▸ **PROMPT**: The answer must be a single number, namely how many lines in the entries below contain the string "could".

········

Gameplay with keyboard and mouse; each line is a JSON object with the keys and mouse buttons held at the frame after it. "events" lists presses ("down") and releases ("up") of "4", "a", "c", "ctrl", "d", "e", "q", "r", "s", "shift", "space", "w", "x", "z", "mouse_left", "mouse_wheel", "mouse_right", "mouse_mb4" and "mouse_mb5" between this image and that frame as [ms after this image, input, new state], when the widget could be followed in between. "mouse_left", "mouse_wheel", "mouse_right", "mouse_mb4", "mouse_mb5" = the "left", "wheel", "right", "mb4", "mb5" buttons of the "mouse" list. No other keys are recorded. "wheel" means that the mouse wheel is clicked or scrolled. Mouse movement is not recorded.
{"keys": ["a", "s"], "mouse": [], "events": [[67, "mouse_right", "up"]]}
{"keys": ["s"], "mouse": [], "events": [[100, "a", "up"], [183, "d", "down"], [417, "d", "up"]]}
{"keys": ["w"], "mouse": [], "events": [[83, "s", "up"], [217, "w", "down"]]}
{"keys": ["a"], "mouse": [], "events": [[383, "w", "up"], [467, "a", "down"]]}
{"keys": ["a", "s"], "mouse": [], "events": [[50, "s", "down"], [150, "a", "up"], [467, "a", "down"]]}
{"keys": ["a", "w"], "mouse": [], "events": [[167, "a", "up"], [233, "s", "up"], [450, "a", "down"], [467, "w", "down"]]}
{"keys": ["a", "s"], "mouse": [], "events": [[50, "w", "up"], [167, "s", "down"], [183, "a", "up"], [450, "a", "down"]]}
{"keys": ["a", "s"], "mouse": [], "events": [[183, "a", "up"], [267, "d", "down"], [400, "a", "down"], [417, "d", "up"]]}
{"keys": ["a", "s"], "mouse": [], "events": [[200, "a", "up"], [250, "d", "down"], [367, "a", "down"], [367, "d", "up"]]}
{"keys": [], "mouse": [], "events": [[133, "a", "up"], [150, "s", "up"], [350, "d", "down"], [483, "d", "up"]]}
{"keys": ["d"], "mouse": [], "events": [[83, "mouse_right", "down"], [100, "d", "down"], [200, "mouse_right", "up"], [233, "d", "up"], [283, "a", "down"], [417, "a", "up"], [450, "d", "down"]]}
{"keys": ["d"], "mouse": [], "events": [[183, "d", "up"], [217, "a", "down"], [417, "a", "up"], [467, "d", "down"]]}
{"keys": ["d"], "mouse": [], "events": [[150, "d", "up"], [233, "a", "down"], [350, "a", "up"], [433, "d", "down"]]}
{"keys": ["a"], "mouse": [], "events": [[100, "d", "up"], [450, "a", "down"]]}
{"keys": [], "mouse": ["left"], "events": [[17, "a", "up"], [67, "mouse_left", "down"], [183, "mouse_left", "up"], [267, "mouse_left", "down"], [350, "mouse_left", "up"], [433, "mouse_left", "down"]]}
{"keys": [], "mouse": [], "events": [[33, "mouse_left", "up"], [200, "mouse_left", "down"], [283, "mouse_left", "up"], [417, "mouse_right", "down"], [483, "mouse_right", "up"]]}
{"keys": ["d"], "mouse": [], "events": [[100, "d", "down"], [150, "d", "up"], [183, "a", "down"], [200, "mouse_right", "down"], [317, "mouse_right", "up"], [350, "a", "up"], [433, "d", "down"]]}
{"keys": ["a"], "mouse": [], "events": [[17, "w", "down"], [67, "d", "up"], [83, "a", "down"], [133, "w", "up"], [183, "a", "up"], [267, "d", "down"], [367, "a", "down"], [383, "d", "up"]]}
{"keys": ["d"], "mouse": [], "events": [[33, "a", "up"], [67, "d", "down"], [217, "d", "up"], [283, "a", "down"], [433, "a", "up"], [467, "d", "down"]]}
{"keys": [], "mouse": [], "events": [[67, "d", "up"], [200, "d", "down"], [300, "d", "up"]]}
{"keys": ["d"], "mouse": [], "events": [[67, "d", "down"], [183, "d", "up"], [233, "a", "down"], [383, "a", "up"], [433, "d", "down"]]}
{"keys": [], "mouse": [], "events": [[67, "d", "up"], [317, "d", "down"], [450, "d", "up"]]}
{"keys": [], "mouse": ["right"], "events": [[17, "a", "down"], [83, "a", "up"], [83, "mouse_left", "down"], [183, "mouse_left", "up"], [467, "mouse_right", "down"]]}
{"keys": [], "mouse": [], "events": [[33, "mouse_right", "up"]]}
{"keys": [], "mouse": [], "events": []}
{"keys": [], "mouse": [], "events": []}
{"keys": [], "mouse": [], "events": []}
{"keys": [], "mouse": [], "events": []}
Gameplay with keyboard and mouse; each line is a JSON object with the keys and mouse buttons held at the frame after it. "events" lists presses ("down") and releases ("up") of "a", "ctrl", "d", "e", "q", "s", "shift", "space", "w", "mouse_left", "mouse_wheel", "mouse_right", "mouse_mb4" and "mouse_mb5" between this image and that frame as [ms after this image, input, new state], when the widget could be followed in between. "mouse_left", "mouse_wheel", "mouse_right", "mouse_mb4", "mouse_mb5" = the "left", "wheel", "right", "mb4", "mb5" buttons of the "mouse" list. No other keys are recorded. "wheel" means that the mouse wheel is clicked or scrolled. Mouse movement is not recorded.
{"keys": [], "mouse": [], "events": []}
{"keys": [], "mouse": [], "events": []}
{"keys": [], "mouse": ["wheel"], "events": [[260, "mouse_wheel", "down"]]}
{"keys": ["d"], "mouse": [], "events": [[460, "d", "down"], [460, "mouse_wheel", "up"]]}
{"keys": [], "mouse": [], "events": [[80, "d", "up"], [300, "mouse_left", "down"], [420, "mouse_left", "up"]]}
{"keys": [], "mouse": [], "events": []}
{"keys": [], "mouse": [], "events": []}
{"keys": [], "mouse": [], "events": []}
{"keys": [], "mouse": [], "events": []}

········

▸ **TASK SOLUTION**: 2